» **EXERCISE GOAL**: The response should be the complete listing below, unchanged.

» **INPUT**:
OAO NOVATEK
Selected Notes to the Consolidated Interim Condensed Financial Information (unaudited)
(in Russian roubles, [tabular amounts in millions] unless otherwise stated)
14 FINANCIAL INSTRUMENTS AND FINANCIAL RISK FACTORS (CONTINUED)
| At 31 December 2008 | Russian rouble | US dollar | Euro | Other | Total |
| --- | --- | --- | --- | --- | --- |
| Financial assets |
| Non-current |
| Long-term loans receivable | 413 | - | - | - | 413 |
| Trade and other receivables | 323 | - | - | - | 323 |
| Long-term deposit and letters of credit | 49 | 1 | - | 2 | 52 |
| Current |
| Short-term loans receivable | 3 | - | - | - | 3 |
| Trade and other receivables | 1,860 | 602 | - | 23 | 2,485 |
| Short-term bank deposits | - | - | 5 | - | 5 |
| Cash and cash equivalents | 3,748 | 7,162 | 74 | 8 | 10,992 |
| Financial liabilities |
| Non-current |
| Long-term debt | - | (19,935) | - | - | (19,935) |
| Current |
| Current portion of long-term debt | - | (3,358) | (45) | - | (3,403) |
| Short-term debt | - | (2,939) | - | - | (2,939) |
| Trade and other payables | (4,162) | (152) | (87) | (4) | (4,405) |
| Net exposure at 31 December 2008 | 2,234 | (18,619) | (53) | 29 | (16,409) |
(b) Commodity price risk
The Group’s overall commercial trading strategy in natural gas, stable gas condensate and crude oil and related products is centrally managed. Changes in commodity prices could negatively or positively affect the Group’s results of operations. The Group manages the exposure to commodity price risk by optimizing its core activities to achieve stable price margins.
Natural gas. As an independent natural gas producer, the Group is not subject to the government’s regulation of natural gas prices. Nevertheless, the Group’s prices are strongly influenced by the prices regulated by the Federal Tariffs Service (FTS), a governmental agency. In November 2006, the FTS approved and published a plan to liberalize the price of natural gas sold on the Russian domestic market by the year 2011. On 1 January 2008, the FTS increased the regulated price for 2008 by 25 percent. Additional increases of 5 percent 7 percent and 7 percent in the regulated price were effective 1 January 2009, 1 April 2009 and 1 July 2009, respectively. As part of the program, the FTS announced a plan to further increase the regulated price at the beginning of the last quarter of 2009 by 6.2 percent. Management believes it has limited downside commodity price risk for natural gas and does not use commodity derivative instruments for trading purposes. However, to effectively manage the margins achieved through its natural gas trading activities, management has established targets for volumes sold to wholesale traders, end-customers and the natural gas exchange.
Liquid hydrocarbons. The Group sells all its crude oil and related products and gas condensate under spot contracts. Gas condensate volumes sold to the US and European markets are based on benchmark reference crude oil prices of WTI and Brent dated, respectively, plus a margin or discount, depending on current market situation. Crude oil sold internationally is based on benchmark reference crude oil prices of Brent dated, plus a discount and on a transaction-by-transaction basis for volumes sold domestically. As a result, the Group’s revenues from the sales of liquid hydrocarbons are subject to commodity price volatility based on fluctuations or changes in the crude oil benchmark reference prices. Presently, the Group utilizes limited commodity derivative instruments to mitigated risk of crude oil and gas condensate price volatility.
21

» **RESULT OF THE EXERCISE**:
OAO NOVATEK
Selected Notes to the Consolidated Interim Condensed Financial Information (unaudited)
(in Russian roubles, [tabular amounts in millions] unless otherwise stated)
14 FINANCIAL INSTRUMENTS AND FINANCIAL RISK FACTORS (CONTINUED)
| At 31 December 2008 | Russian rouble | US dollar | Euro | Other | Total |
| --- | --- | --- | --- | --- | --- |
| Financial assets |
| Non-current |
| Long-term loans receivable | 413 | - | - | - | 413 |
| Trade and other receivables | 323 | - | - | - | 323 |
| Long-term deposit and letters of credit | 49 | 1 | - | 2 | 52 |
| Current |
| Short-term loans receivable | 3 | - | - | - | 3 |
| Trade and other receivables | 1,860 | 602 | - | 23 | 2,485 |
| Short-term bank deposits | - | - | 5 | - | 5 |
| Cash and cash equivalents | 3,748 | 7,162 | 74 | 8 | 10,992 |
| Financial liabilities |
| Non-current |
| Long-term debt | - | (19,935) | - | - | (19,935) |
| Current |
| Current portion of long-term debt | - | (3,358) | (45) | - | (3,403) |
| Short-term debt | - | (2,939) | - | - | (2,939) |
| Trade and other payables | (4,162) | (152) | (87) | (4) | (4,405) |
| Net exposure at 31 December 2008 | 2,234 | (18,619) | (53) | 29 | (16,409) |
(b) Commodity price risk
The Group’s overall commercial trading strategy in natural gas, stable gas condensate and crude oil and related products is centrally managed. Changes in commodity prices could negatively or positively affect the Group’s results of operations. The Group manages the exposure to commodity price risk by optimizing its core activities to achieve stable price margins.
Natural gas. As an independent natural gas producer, the Group is not subject to the government’s regulation of natural gas prices. Nevertheless, the Group’s prices are strongly influenced by the prices regulated by the Federal Tariffs Service (FTS), a governmental agency. In November 2006, the FTS approved and published a plan to liberalize the price of natural gas sold on the Russian domestic market by the year 2011. On 1 January 2008, the FTS increased the regulated price for 2008 by 25 percent. Additional increases of 5 percent 7 percent and 7 percent in the regulated price were effective 1 January 2009, 1 April 2009 and 1 July 2009, respectively. As part of the program, the FTS announced a plan to further increase the regulated price at the beginning of the last quarter of 2009 by 6.2 percent. Management believes it has limited downside commodity price risk for natural gas and does not use commodity derivative instruments for trading purposes. However, to effectively manage the margins achieved through its natural gas trading activities, management has established targets for volumes sold to wholesale traders, end-customers and the natural gas exchange.
Liquid hydrocarbons. The Group sells all its crude oil and related products and gas condensate under spot contracts. Gas condensate volumes sold to the US and European markets are based on benchmark reference crude oil prices of WTI and Brent dated, respectively, plus a margin or discount, depending on current market situation. Crude oil sold internationally is based on benchmark reference crude oil prices of Brent dated, plus a discount and on a transaction-by-transaction basis for volumes sold domestically. As a result, the Group’s revenues from the sales of liquid hydrocarbons are subject to commodity price volatility based on fluctuations or changes in the crude oil benchmark reference prices. Presently, the Group utilizes limited commodity derivative instruments to mitigated risk of crude oil and gas condensate price volatility.
21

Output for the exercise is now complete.